*** Opening Data under study ***

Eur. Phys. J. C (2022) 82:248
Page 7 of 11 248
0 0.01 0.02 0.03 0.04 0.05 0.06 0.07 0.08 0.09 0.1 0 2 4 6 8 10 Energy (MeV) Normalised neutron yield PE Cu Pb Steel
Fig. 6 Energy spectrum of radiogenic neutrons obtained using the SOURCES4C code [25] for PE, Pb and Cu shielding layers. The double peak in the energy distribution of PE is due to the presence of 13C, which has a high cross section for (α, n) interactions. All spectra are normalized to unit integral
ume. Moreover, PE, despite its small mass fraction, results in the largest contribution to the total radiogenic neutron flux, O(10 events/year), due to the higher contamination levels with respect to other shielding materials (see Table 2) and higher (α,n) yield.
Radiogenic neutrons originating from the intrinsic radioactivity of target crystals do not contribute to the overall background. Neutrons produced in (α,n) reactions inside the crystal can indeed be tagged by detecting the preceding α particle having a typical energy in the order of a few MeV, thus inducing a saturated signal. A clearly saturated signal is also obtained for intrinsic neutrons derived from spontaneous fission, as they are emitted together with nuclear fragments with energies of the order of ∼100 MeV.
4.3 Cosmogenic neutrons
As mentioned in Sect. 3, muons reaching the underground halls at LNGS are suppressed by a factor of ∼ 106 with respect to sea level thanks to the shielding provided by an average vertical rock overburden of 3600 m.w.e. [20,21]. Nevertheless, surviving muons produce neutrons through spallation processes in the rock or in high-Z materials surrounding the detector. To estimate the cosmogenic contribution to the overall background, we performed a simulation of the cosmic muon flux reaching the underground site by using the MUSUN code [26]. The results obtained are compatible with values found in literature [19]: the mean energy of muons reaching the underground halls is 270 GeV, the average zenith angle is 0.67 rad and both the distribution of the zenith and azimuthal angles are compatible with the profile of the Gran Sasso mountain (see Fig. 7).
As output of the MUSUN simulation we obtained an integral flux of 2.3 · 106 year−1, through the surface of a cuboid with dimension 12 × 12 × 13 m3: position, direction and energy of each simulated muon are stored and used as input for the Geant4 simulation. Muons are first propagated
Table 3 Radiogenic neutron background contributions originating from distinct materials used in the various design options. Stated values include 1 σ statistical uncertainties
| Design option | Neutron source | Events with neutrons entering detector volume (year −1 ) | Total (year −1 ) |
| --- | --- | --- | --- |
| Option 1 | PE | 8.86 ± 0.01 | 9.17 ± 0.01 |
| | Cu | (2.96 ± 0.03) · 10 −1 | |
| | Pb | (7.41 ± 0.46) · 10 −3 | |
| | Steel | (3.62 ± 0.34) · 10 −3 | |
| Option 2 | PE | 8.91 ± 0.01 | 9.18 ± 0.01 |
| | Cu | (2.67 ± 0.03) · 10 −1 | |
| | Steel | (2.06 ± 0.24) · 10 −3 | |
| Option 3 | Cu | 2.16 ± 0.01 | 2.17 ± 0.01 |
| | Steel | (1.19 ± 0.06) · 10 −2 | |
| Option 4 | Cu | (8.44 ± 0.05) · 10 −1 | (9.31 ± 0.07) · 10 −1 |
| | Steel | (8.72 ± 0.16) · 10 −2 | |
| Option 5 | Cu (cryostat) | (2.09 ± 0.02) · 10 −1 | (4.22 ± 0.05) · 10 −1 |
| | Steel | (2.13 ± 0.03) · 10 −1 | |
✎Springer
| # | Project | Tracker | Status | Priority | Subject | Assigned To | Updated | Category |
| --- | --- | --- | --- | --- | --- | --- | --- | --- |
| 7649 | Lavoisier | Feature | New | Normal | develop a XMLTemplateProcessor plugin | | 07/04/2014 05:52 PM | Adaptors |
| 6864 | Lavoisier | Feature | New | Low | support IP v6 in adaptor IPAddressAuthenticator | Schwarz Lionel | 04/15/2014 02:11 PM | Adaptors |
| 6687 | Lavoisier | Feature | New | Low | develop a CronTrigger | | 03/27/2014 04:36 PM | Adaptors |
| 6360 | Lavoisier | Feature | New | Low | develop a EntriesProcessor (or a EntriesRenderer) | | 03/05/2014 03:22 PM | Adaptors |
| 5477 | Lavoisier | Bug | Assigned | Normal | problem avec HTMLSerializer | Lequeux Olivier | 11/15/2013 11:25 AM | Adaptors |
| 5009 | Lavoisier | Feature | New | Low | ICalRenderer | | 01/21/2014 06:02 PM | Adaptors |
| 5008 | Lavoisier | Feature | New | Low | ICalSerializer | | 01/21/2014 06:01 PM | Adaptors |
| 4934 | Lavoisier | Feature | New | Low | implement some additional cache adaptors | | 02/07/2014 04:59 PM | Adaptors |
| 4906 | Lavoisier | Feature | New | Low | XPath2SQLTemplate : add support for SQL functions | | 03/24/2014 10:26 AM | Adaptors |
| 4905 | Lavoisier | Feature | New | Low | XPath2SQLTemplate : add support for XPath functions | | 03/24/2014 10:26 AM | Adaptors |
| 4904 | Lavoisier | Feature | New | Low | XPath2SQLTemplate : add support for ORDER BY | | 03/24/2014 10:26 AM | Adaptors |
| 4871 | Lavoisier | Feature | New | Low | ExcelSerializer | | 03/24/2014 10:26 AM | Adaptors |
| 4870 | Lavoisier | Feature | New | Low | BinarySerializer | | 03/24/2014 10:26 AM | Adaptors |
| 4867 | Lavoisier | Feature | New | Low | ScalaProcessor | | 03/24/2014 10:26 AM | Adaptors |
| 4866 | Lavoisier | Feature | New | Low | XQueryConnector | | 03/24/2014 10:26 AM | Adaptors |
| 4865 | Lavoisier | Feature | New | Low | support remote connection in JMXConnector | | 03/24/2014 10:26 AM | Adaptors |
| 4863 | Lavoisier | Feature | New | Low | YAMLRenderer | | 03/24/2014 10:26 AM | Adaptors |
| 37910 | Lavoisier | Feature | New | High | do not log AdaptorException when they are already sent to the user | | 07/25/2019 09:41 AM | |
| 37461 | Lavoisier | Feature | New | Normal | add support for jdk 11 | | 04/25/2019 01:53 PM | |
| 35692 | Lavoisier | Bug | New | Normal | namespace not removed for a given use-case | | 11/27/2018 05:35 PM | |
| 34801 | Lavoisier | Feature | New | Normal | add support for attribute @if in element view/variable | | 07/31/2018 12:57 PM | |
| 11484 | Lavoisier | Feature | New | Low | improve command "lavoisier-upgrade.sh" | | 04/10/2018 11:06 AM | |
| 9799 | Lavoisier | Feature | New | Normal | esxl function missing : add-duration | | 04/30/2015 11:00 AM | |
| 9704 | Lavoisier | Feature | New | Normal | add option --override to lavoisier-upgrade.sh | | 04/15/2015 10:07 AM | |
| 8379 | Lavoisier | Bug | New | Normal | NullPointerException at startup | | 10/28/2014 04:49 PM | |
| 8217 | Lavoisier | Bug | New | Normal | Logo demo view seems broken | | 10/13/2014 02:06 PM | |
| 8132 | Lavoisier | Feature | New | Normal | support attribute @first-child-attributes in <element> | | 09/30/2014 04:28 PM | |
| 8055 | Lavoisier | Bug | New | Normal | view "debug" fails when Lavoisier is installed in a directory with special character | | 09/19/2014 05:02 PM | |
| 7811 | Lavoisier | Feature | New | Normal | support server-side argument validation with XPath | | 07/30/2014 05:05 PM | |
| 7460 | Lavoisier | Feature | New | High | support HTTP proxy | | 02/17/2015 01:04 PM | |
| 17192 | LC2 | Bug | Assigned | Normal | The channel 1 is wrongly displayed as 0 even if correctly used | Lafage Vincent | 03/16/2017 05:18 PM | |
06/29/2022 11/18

*** Closing Data under study ***

Directions for this task:
Working from the records above, write out verbatim only the lines from the line containing "4865 | Lavoisier" through the line containing "09:41 AM | |".

Response:
| 4865 | Lavoisier | Feature | New | Low | support remote connection in JMXConnector | | 03/24/2014 10:26 AM | Adaptors |
| 4863 | Lavoisier | Feature | New | Low | YAMLRenderer | | 03/24/2014 10:26 AM | Adaptors |
| 37910 | Lavoisier | Feature | New | High | do not log AdaptorException when they are already sent to the user | | 07/25/2019 09:41 AM | |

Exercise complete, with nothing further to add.